Peringatan Santo Yosafat
Ia menumpahkan darahnya untuk Gereja Universal
Pembacaan dari Ensiklik ECCLESIAM DEI dari Paus Pius XI
yang dikeluarkan pada peringatan tiga abad St. Yosafat dimartir
Tuhan mendirikan Gereja sesuai dengan rencana ilahi-Nya yang bijaksana. Pada kepenuhan masa, Gereja menjadi seperti keluarga yang amat besar, meliputi seluruh umat manusia. Ada juga ciri-ciri lainnya di antaranya universalitas dan kesatuan merupakan yang paling menyolok.

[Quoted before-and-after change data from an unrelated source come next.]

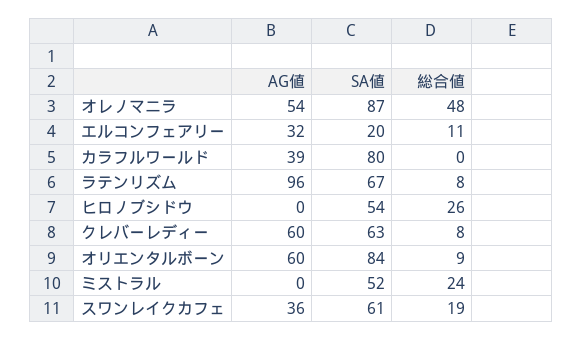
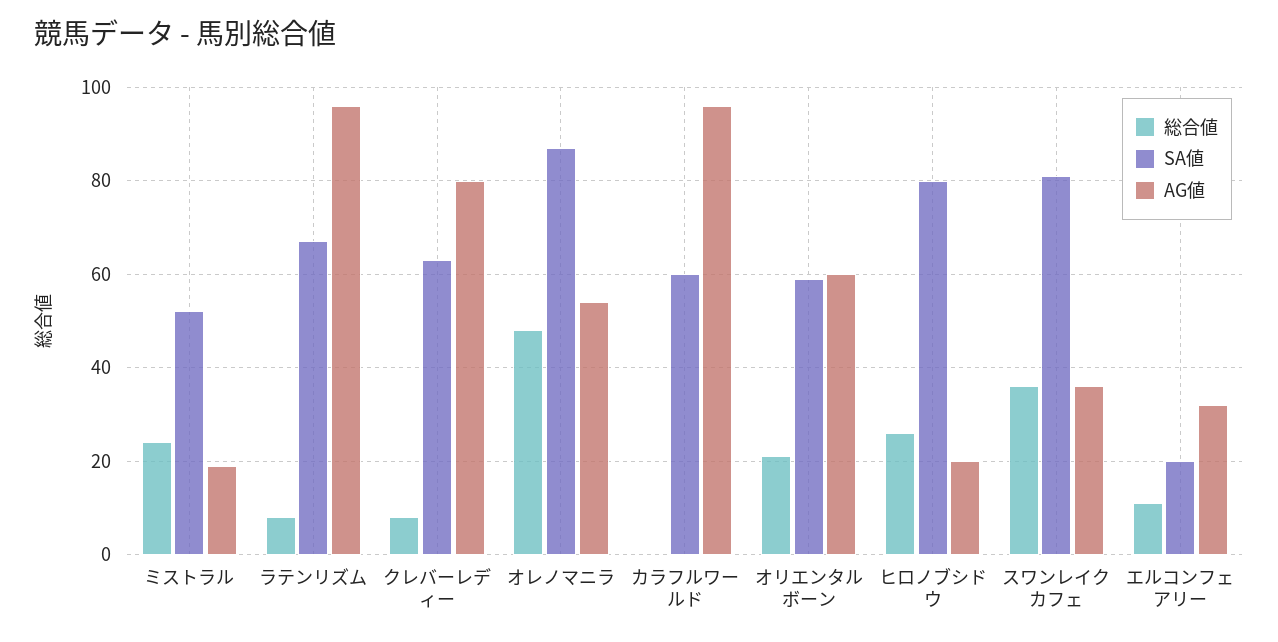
  {
    "AG値": {
      "オレノマニラ": 54,
      "エルコンフェアリー": 32,
-     "カラフルワールド": 39,
+     "カラフルワールド": 95,
      "ラテンリズム": 96,
-     "ヒロノブシドウ": 0,
+     "ヒロノブシドウ": 20,
-     "クレバーレディー": 60,
+     "クレバーレディー": 80,
      "オリエンタルボーン": 60,
-     "ミストラル": 0,
+     "ミストラル": 20,
      "スワンレイクカフェ": 36
    },
    "SA値": {
      "オレノマニラ": 87,
      "エルコンフェアリー": 20,
-     "カラフルワールド": 80,
+     "カラフルワールド": 60,
      "ラテンリズム": 67,
-     "ヒロノブシドウ": 54,
+     "ヒロノブシドウ": 80,
      "クレバーレディー": 63,
-     "オリエンタルボーン": 84,
+     "オリエンタルボーン": 60,
      "ミストラル": 52,
-     "スワンレイクカフェ": 61
+     "スワンレイクカフェ": 80
    },
    "総合値": {
      "オレノマニラ": 48,
      "エルコンフェアリー": 11,
      "カラフルワールド": 0,
      "ラテンリズム": 8,
      "ヒロノブシドウ": 26,
      "クレバーレディー": 8,
-     "オリエンタルボーン": 9,
+     "オリエンタルボーン": 20,
      "ミストラル": 24,
-     "スワンレイクカフェ": 19
+     "スワンレイクカフェ": 35
    }
  }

Kristus Tuhan kita menerima dari Bapa-Nya suatu tugas perutusan untuk seluruh dunia, dan sesuai dengan itu, Ia menugaskan rasul-rasul-Nya, dan hanya mereka saja, sewaktu Ia berkata, “Kepada-Ku telah diberikan segala kuasa di surga dan di bumi. Karena itu pergilah, jadikanlah semua bangsa murid-Ku.” Kehendak-Nya jugalah, agar dewan para rasul merupakan kesatuan yang erat. Kesatuan ini harus diperkuat dengan dua ikatan: Di dalam kodratnya, dengan iman yang sama dan cinta yang dicurahkan oleh Roh Kudus dalam hati kita. Dari luar: Kristus menjadi pemersatunya, ketika Ia menentukan peraturan satu orang menguasai seluruh tubuh, dengan menyerahkan pimpinan para rasul kepada Petrus. Kemudian Petrus menjadi dasar kesatuan tetap yang dapat dilihat.
Untuk menjamin kekuatan yanag bertahan dalam kesatuan dan keselarasan, Tuhan, dalam penyelenggaraan-Nya yang meliputi segalanya, menambahkan unsur kesucian dan kemartiran sebagai tanda.

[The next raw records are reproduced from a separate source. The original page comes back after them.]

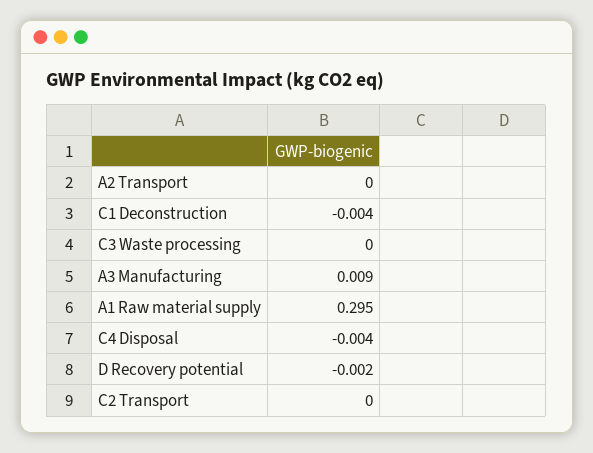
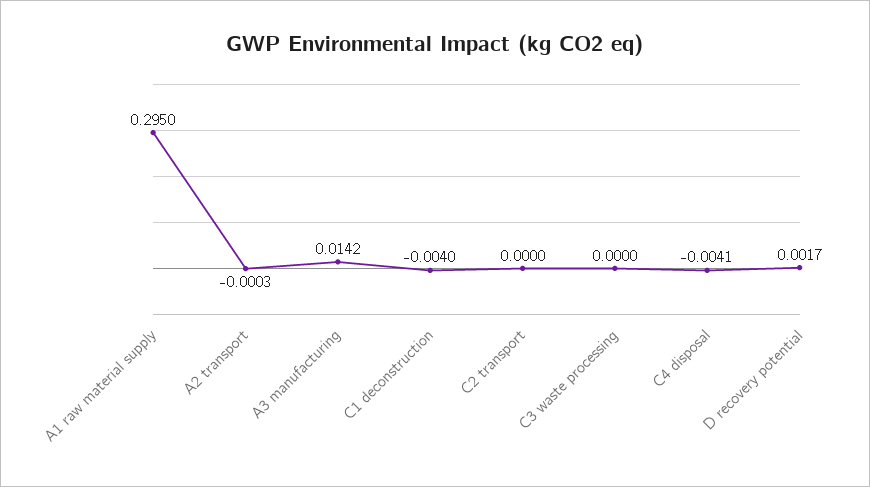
  {
    "A2 Transport": -0.0003,
    "C1 Deconstruction": -0.004,
    "C3 Waste processing": 0,
-   "A3 Manufacturing": 0.009,
+   "A3 Manufacturing": 0.0142,
    "A1 Raw material supply": 0.295,
    "C4 Disposal": -0.0041,
-   "D Recovery potential": -0.002,
+   "D Recovery potential": 0.0017,
    "C2 Transport": 0
  }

Dengan pemikiran-pemikiran ini kita mulai melihat, betapa besar pujian harus disampaikan kepada kebesaran Uskup Agung Polock: Yosafat. Ia termasuk Gereja Timur dengan ritus Slavia, dan telah selayaknya kita mengakui dia sebagai kemuliaan dan perlindungan bagi umat Slavia Timur. Hampir tidak ada orang, yang memberikan kehormatan dan kebahagiaan kepada mereka melebihi Yosafat, gembala dan rasul mereka, khususnya karena ia menyerahkan hidupnya sebagai martir demi kesatuan Gereja.

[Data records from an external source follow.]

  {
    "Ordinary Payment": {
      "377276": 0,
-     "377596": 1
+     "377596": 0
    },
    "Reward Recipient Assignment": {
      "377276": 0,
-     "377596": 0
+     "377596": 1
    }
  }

Dalam usahanya untuk memulihkan kesatuan tentulah ia dibimbing oleh naluri suci untuk menyadari, betapa hasil baik toh dapat ia capai dengan mempertahankan penggunaan ritus Slavia di dalam Gereja Universal, dan peraturan Santo Basilius dalam kehidupan para rahib. Terutama ia mencurahkan tenaganya untuk kesatuan orang beriman-sebangsanya dengan Takhta Suci. Di mana-mana ia mengusahakan sarana untuk memajukan dan memperkokoh kesatuan itu, khususnya dengan menerbitkan buku-buku liturgi, yang pernah dipakai dalam Gereja Timur dan bahkan di antara orang Kristen yang terpisah, sesuai dengan pedoman Bapa Suci.
Setelah persiapan serba teliti ini ia mulai berkarya, memulihkan persatuan. Ia bertindak dengan kekuatan dan keyakinan, dan dengan hasil begitu besar, hingga oleh para musuhnya sendiri ia disebut “perampas jiwa-jiwa.”